Witness, with less preaching

When Catholics speak about a “Culture of Life,” how many who hear the phrase have any experiential context for understanding what it describes? After a year on the board of the Pro-Life Union of Greater Philadelphia and affiliation with other pro-life efforts, I’m increasingly wondering at the strategic priorities of the pro-life movement, because I’m doubtful that Catholics, for instance, are sufficiently incarnating the meaning of the philosophy in the context of their communities.

I mean, in other words, that speaking about respect for life is experientially meaningless in the context of a community rocked daily by murder, poverty, and drugs. I mean, in other words, that speaking about respect for the life of the family has no resonance with even most Catholics, whose lives have been impacted by the same pregnancy, contraceptive, and marriage/divorce problems as the wider culture.

From a strategic perspective, I’m wondering if the pro-life movement might be emphasizing the wrong things as its core strategy—that is, emphasizing things like crisis pregnancy response rather than working to enculturate a joy for large families among those who already perceive the Culture of Life’s meaning. There is a strategic worth to making the Culture of Life about actually incarnating its philosophy—that is, building up large families and working to make joy their hallmark. With such a focus on crisis response and public political activity, I can sympathize with the idea that the Culture of Life is a reactive rather than proactive movement. I can also see how hearing the words “crisis” coupled with “pregnancy” one too many times can make it sound like pregnancy might be something other than an event fundamentally to be sought and celebrated.

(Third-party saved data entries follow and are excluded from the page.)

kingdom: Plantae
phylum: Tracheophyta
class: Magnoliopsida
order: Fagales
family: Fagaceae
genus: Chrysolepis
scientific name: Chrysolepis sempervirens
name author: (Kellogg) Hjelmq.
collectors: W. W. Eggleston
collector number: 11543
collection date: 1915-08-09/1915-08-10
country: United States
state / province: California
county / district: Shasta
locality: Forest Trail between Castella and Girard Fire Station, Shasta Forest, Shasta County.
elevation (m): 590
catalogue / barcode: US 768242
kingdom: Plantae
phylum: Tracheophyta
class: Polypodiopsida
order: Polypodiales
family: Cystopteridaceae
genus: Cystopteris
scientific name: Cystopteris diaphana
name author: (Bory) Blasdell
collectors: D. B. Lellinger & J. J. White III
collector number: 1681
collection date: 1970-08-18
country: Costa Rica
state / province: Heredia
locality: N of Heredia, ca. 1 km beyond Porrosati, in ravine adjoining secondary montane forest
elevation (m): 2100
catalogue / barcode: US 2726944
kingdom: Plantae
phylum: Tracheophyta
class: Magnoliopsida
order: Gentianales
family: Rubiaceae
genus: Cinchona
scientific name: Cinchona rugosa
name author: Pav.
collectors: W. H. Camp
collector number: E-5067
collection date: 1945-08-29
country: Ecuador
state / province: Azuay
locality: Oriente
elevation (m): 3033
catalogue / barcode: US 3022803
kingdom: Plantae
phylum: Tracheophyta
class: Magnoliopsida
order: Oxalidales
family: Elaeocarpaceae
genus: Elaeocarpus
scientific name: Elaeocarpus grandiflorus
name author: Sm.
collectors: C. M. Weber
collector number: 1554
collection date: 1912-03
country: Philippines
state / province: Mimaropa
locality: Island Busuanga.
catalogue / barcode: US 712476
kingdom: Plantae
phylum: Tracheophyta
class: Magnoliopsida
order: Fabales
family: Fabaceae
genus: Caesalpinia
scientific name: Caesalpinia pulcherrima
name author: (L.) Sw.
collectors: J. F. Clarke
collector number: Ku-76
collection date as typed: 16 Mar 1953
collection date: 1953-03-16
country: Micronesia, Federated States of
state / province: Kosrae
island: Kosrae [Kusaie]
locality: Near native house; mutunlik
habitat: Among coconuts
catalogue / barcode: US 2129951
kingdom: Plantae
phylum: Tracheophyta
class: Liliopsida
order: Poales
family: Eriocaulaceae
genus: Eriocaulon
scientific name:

At minimum, I’m increasingly thinking that the “Culture of Life” won’t be genuinely convincing if it doesn’t give rise to an obvious, tangible witness in the form of joyful and healthy families. And in the drive among our core believers to wage battles in the civic and cultural square, I fear we might be losing focus of the first priority of our philosophy, which is encouraging, sustaining, and supporting joyful, healthy families.

If those who expound on the Culture of Life end up having one or two kids like the rest of their community, their philosophy won’t seem terribly compelling—and I can’t remember the last time I’ve heard pro-life leaders explicitly celebrate sex and family as a first-order priority.